§ **DATASET EXCERPTS**:
------------------------------------
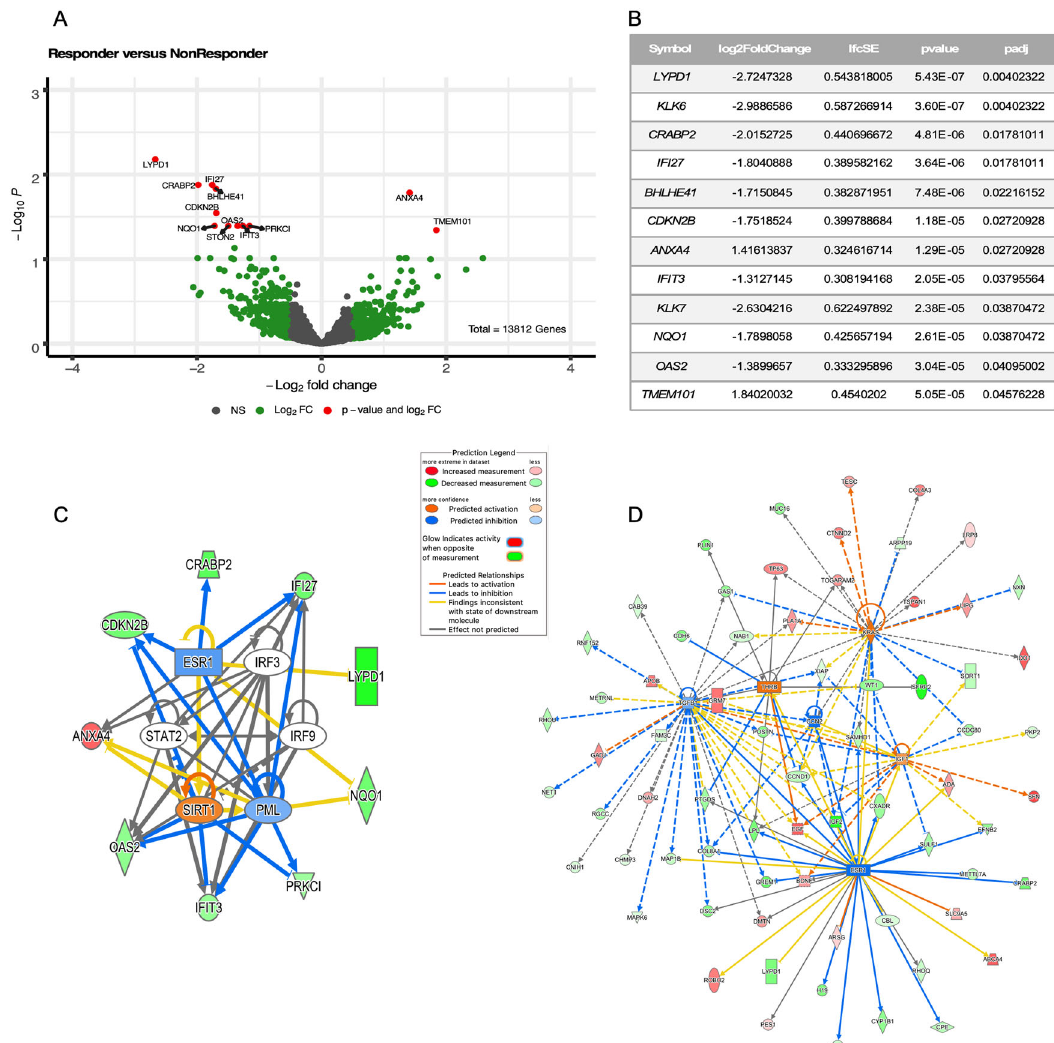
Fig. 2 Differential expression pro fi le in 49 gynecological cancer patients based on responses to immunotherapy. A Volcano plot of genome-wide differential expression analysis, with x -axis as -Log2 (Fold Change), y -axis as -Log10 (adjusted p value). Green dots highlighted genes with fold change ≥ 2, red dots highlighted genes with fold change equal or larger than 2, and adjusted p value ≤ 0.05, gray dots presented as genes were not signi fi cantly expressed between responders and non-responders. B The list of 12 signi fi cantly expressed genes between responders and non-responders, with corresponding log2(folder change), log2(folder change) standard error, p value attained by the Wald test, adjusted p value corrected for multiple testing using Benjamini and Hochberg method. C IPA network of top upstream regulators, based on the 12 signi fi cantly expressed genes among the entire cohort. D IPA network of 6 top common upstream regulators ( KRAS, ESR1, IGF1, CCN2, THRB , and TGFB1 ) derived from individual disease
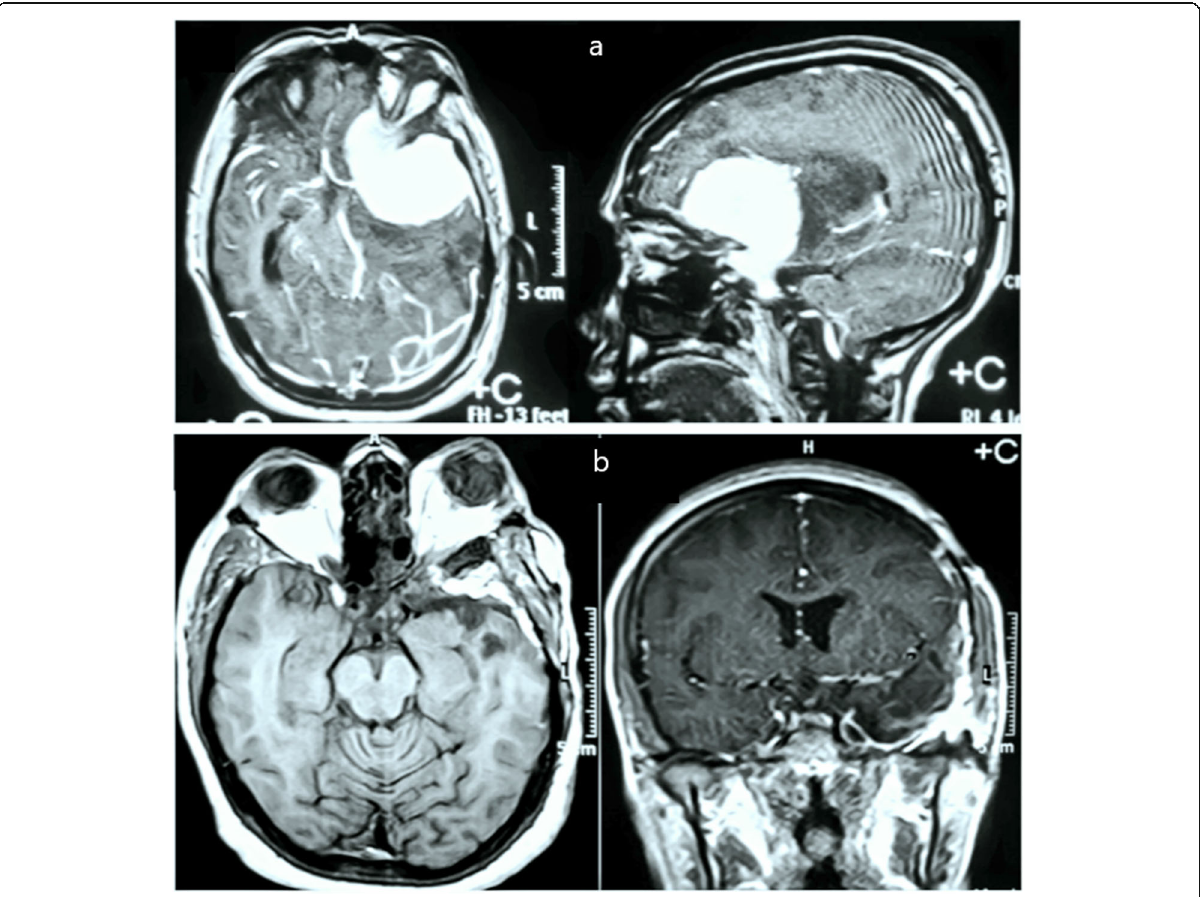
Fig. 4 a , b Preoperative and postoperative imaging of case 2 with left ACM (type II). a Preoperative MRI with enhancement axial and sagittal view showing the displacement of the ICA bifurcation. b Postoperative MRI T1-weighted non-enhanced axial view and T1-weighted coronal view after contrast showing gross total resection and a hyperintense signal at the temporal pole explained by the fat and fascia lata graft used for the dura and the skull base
------------------------------------
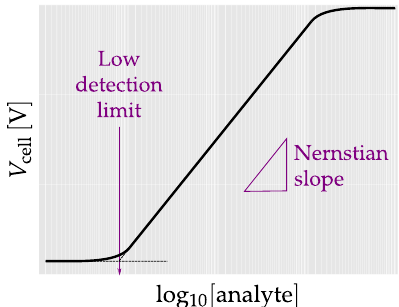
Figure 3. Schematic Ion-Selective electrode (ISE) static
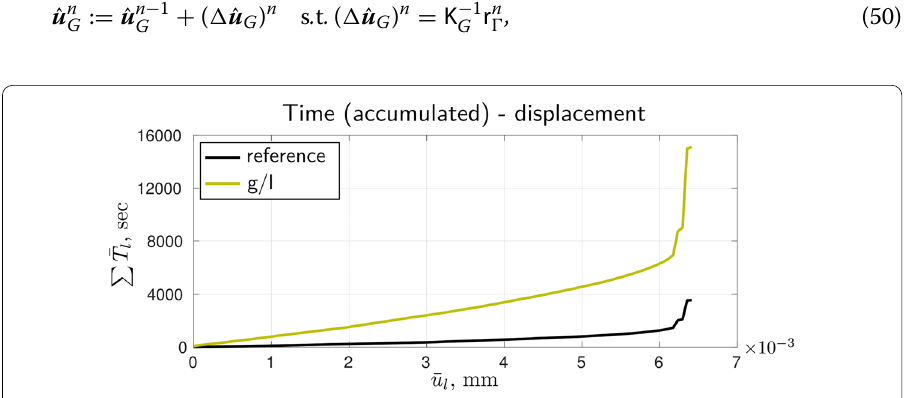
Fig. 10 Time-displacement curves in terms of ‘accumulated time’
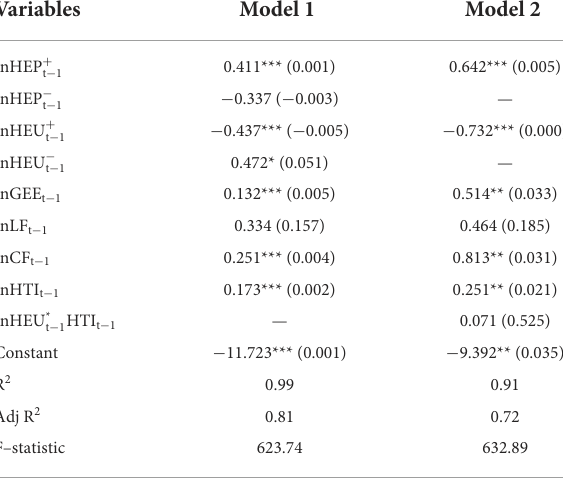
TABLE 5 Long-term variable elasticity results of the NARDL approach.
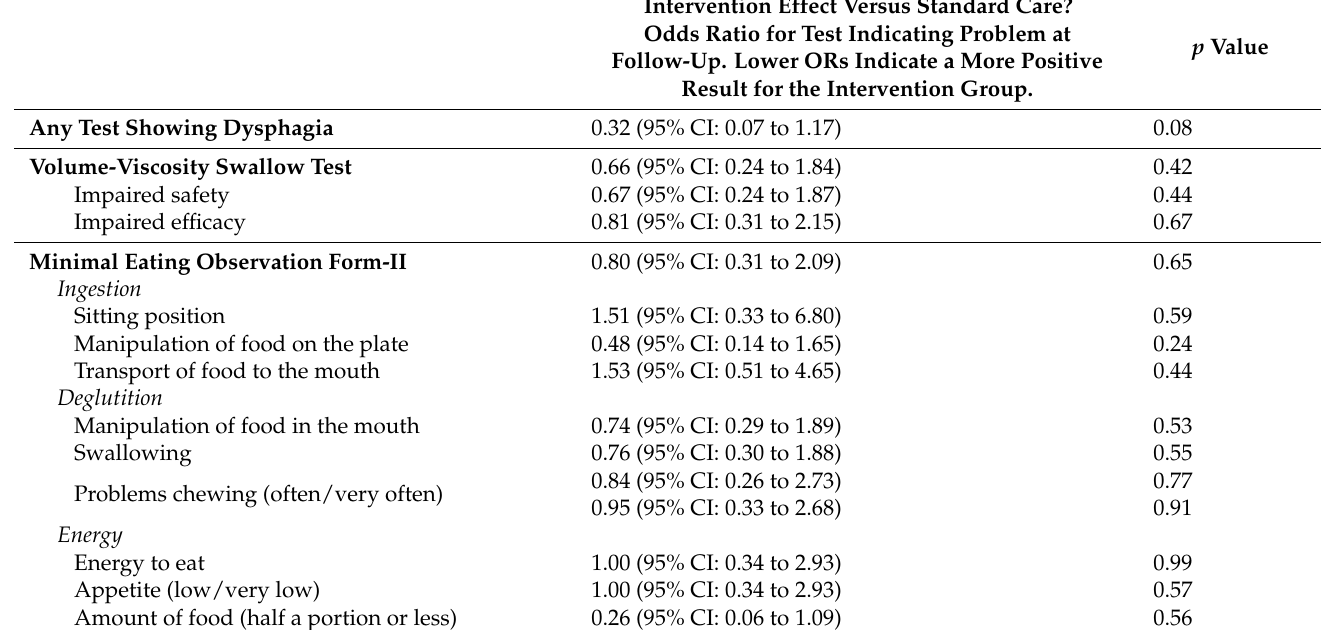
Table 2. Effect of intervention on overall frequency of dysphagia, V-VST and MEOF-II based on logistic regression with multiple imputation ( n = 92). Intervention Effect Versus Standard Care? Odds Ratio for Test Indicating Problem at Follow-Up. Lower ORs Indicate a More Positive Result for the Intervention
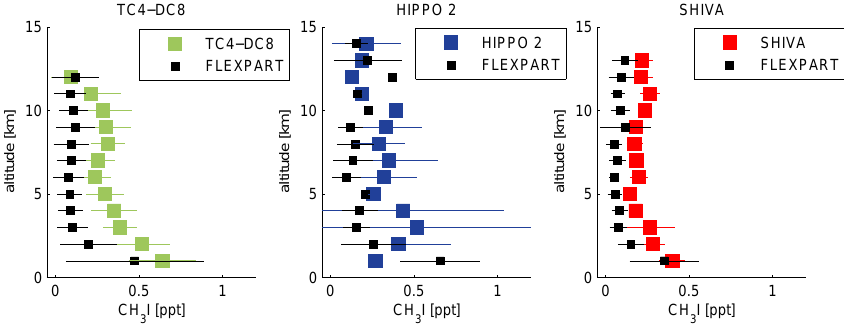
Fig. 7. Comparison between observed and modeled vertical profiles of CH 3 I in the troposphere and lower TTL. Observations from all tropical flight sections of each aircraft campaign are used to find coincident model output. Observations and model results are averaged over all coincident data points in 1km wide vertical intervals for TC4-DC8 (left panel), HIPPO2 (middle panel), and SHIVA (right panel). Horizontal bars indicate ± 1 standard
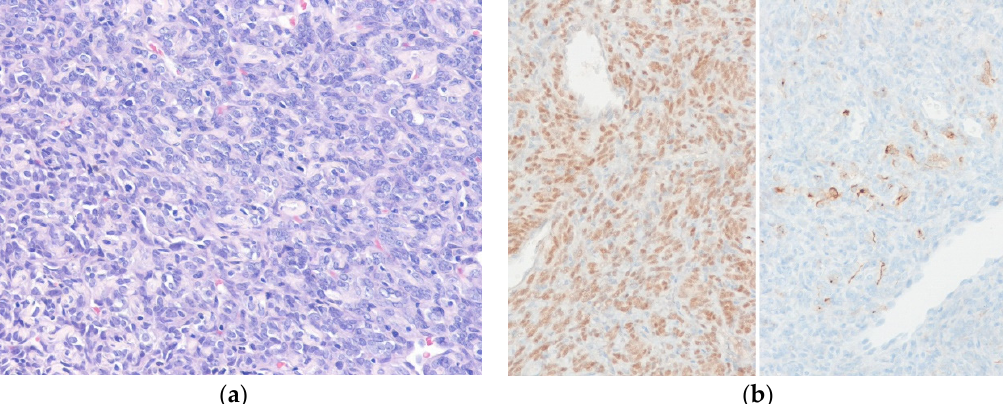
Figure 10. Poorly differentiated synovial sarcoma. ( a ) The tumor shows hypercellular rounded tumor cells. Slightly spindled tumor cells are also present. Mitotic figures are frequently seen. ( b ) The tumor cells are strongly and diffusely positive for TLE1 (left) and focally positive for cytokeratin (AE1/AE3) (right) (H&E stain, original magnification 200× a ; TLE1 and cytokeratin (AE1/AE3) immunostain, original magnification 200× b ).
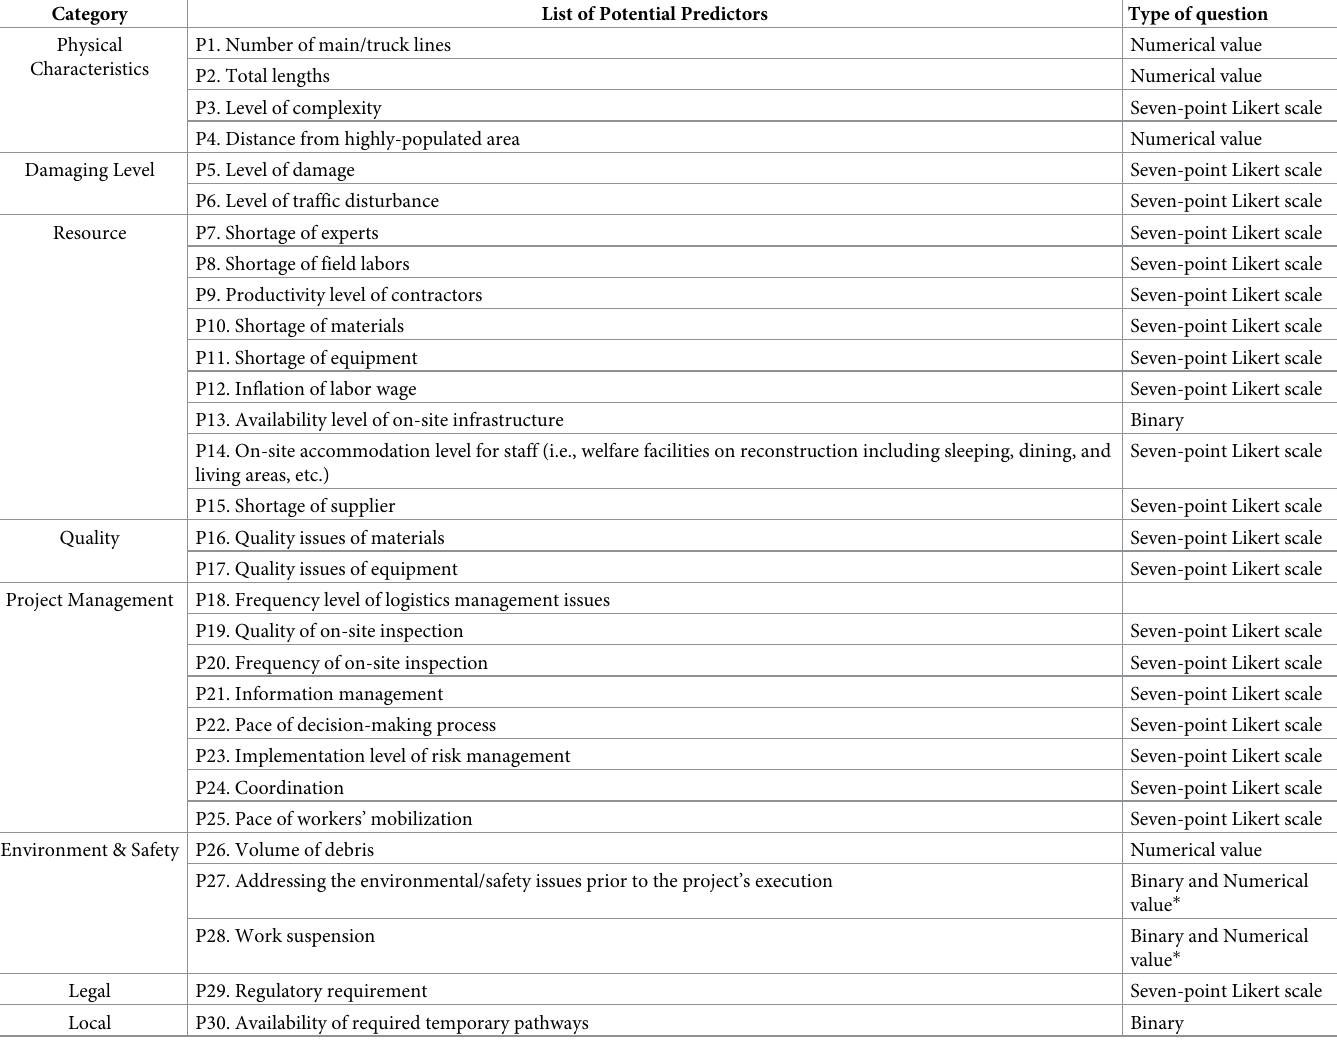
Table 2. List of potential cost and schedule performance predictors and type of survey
------------------------------------
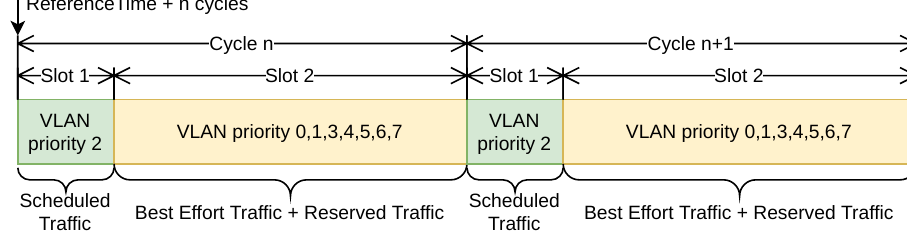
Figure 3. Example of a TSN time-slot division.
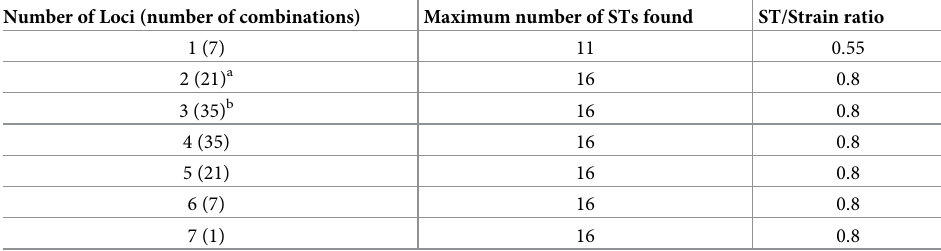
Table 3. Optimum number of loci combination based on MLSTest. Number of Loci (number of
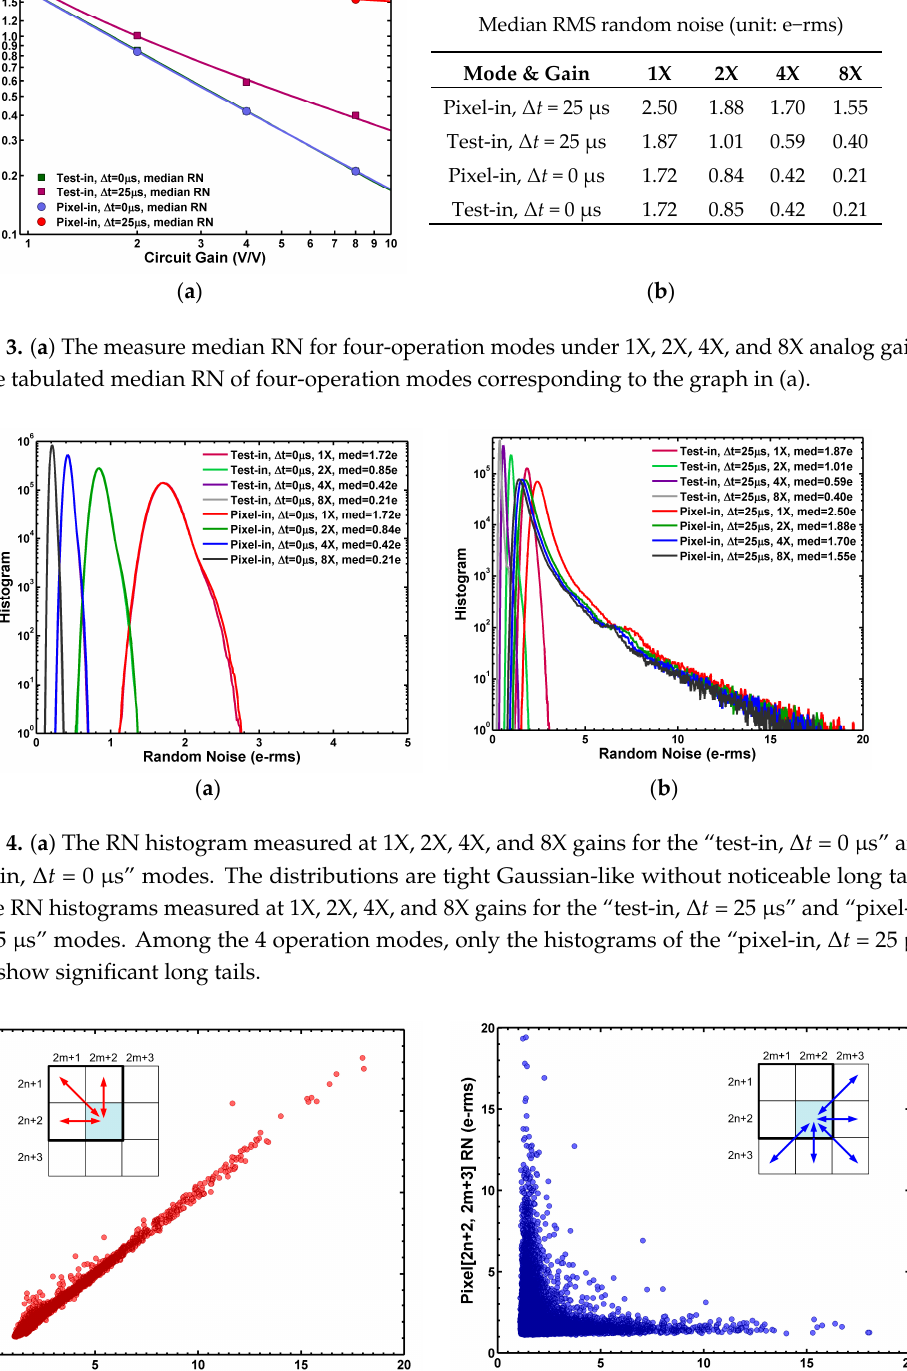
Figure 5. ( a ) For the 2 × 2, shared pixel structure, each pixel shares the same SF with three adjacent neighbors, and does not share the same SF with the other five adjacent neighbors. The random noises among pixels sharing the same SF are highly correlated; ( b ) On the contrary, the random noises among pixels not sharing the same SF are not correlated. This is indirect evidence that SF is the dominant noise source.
------------------------------------
§ **ABOUT THIS TASK**: The answer must be every line from the records above that contains the word "displacement", copied out.

§ **YOUR SOLUTION**:
Fig. 4 a , b Preoperative and postoperative imaging of case 2 with left ACM (type II). a Preoperative MRI with enhancement axial and sagittal view showing the displacement of the ICA bifurcation. b Postoperative MRI T1-weighted non-enhanced axial view and T1-weighted coronal view after contrast showing gross total resection and a hyperintense signal at the temporal pole explained by the fat and fascia lata graft used for the dura and the skull base
Fig. 10 Time-displacement curves in terms of ‘accumulated time’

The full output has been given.